DATA EXTRACTS -
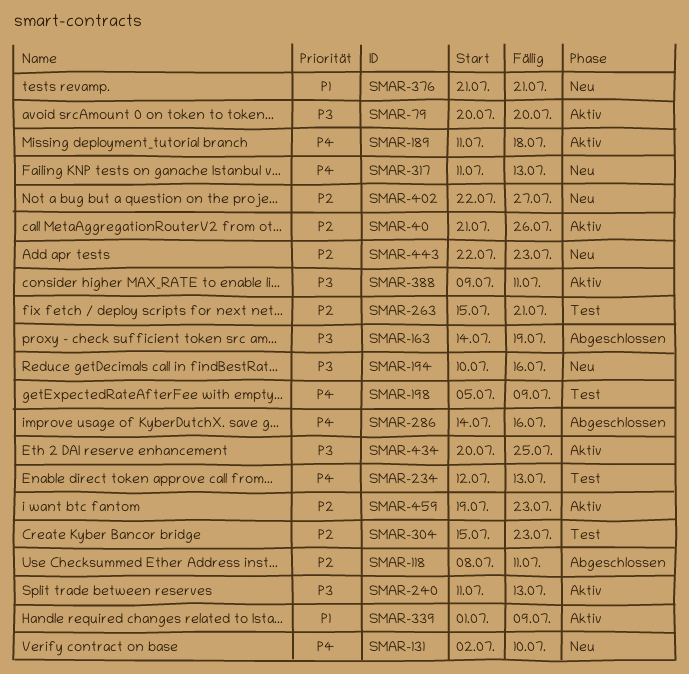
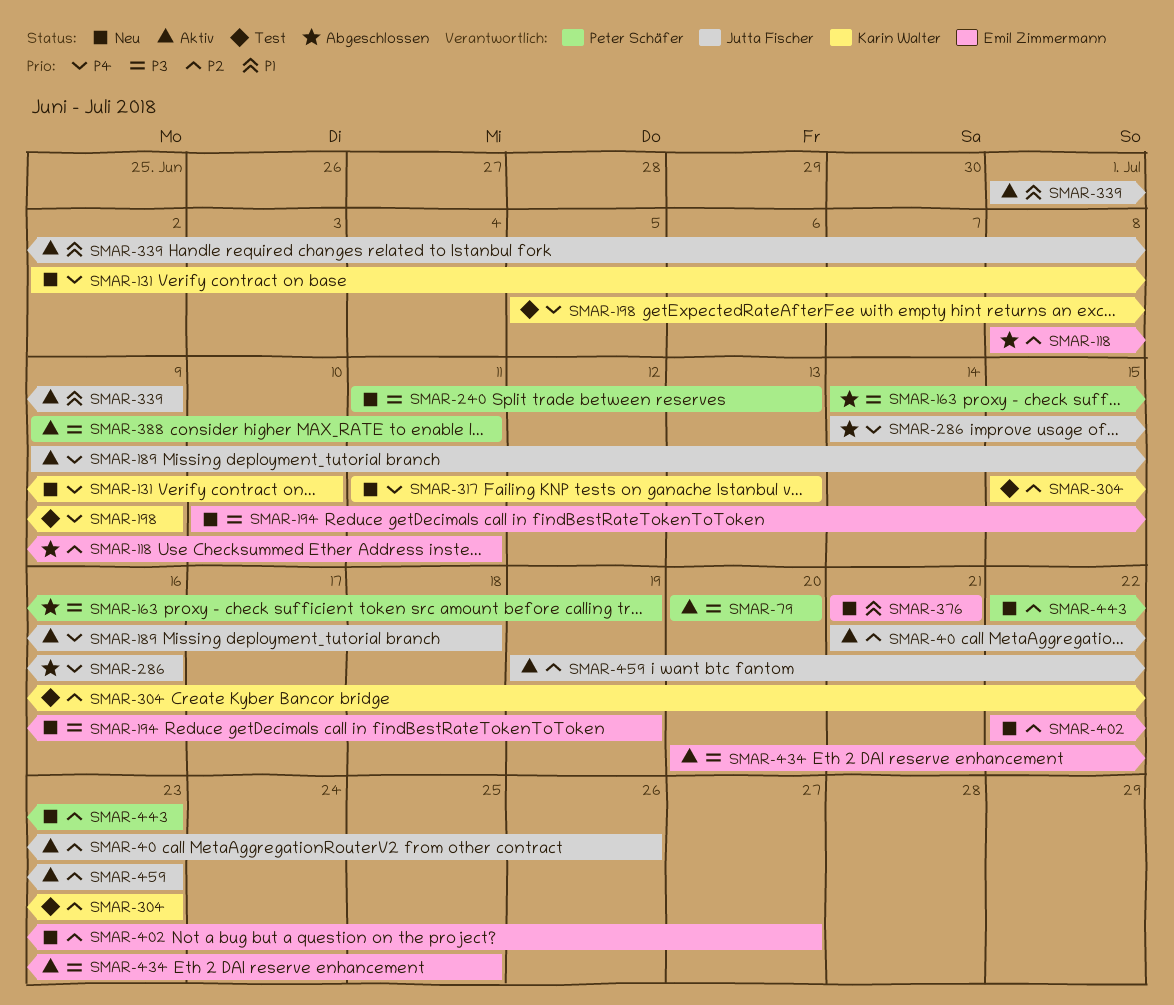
SMAR-189, start: Jul 11 -> Jul 9
SMAR-194, due: Jul 16 -> Jul 19
SMAR-234: present -> none
SMAR-240, status: Aktiv -> Neu
SMAR-263: present -> none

BRIEF -
Copy each line of the records precisely and drop any images they hold.

RESPONSE TO THE TASK -
SMAR-189, start: Jul 11 -> Jul 9
SMAR-194, due: Jul 16 -> Jul 19
SMAR-234: present -> none
SMAR-240, status: Aktiv -> Neu
SMAR-263: present -> none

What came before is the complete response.